▸ TASK GOAL
Copy out every line in the records word for word, keeping the same order.

[Collected data]
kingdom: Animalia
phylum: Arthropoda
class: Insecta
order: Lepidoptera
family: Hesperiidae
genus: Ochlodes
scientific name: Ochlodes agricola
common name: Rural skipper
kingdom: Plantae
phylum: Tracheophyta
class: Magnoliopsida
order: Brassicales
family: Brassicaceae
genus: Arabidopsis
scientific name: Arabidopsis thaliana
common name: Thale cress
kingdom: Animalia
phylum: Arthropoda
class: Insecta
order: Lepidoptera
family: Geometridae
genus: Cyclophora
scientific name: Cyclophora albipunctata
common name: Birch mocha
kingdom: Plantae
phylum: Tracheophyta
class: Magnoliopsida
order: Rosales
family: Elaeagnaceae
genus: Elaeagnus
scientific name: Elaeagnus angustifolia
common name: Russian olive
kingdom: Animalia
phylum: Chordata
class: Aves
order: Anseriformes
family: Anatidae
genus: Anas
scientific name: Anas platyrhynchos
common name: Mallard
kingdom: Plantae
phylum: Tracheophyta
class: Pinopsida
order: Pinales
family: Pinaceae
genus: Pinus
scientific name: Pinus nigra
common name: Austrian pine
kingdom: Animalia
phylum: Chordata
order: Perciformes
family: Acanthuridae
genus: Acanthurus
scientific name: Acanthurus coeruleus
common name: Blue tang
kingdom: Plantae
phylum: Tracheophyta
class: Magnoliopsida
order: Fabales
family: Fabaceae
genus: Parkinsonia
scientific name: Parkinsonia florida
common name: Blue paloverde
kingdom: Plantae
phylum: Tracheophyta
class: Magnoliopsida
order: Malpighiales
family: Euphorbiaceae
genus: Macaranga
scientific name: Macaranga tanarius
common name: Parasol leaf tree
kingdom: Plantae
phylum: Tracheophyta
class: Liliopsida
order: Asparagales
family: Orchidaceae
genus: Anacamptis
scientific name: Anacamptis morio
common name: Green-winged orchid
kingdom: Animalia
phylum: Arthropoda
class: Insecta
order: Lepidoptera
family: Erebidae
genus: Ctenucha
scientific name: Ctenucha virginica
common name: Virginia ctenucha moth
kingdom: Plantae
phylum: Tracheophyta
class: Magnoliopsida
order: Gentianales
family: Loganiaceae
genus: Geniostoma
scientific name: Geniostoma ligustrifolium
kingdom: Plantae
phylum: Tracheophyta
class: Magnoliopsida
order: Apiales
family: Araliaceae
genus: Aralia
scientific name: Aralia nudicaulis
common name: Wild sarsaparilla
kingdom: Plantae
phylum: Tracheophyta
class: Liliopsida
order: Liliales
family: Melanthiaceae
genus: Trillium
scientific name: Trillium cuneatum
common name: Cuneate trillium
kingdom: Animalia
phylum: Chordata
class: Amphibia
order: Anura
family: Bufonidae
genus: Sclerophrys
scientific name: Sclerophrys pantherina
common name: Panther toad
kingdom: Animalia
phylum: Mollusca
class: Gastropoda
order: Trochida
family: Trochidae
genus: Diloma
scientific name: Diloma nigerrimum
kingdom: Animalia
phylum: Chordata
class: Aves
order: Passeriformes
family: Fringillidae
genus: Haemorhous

▸ CORRECT OUTPUT
kingdom: Animalia
phylum: Arthropoda
class: Insecta
order: Lepidoptera
family: Hesperiidae
genus: Ochlodes
scientific name: Ochlodes agricola
common name: Rural skipper
kingdom: Plantae
phylum: Tracheophyta
class: Magnoliopsida
order: Brassicales
family: Brassicaceae
genus: Arabidopsis
scientific name: Arabidopsis thaliana
common name: Thale cress
kingdom: Animalia
phylum: Arthropoda
class: Insecta
order: Lepidoptera
family: Geometridae
genus: Cyclophora
scientific name: Cyclophora albipunctata
common name: Birch mocha
kingdom: Plantae
phylum: Tracheophyta
class: Magnoliopsida
order: Rosales
family: Elaeagnaceae
genus: Elaeagnus
scientific name: Elaeagnus angustifolia
common name: Russian olive
kingdom: Animalia
phylum: Chordata
class: Aves
order: Anseriformes
family: Anatidae
genus: Anas
scientific name: Anas platyrhynchos
common name: Mallard
kingdom: Plantae
phylum: Tracheophyta
class: Pinopsida
order: Pinales
family: Pinaceae
genus: Pinus
scientific name: Pinus nigra
common name: Austrian pine
kingdom: Animalia
phylum: Chordata
order: Perciformes
family: Acanthuridae
genus: Acanthurus
scientific name: Acanthurus coeruleus
common name: Blue tang
kingdom: Plantae
phylum: Tracheophyta
class: Magnoliopsida
order: Fabales
family: Fabaceae
genus: Parkinsonia
scientific name: Parkinsonia florida
common name: Blue paloverde
kingdom: Plantae
phylum: Tracheophyta
class: Magnoliopsida
order: Malpighiales
family: Euphorbiaceae
genus: Macaranga
scientific name: Macaranga tanarius
common name: Parasol leaf tree
kingdom: Plantae
phylum: Tracheophyta
class: Liliopsida
order: Asparagales
family: Orchidaceae
genus: Anacamptis
scientific name: Anacamptis morio
common name: Green-winged orchid
kingdom: Animalia
phylum: Arthropoda
class: Insecta
order: Lepidoptera
family: Erebidae
genus: Ctenucha
scientific name: Ctenucha virginica
common name: Virginia ctenucha moth
kingdom: Plantae
phylum: Tracheophyta
class: Magnoliopsida
order: Gentianales
family: Loganiaceae
genus: Geniostoma
scientific name: Geniostoma ligustrifolium
kingdom: Plantae
phylum: Tracheophyta
class: Magnoliopsida
order: Apiales
family: Araliaceae
genus: Aralia
scientific name: Aralia nudicaulis
common name: Wild sarsaparilla
kingdom: Plantae
phylum: Tracheophyta
class: Liliopsida
order: Liliales
family: Melanthiaceae
genus: Trillium
scientific name: Trillium cuneatum
common name: Cuneate trillium
kingdom: Animalia
phylum: Chordata
class: Amphibia
order: Anura
family: Bufonidae
genus: Sclerophrys
scientific name: Sclerophrys pantherina
common name: Panther toad
kingdom: Animalia
phylum: Mollusca
class: Gastropoda
order: Trochida
family: Trochidae
genus: Diloma
scientific name: Diloma nigerrimum
kingdom: Animalia
phylum: Chordata
class: Aves
order: Passeriformes
family: Fringillidae
genus: Haemorhous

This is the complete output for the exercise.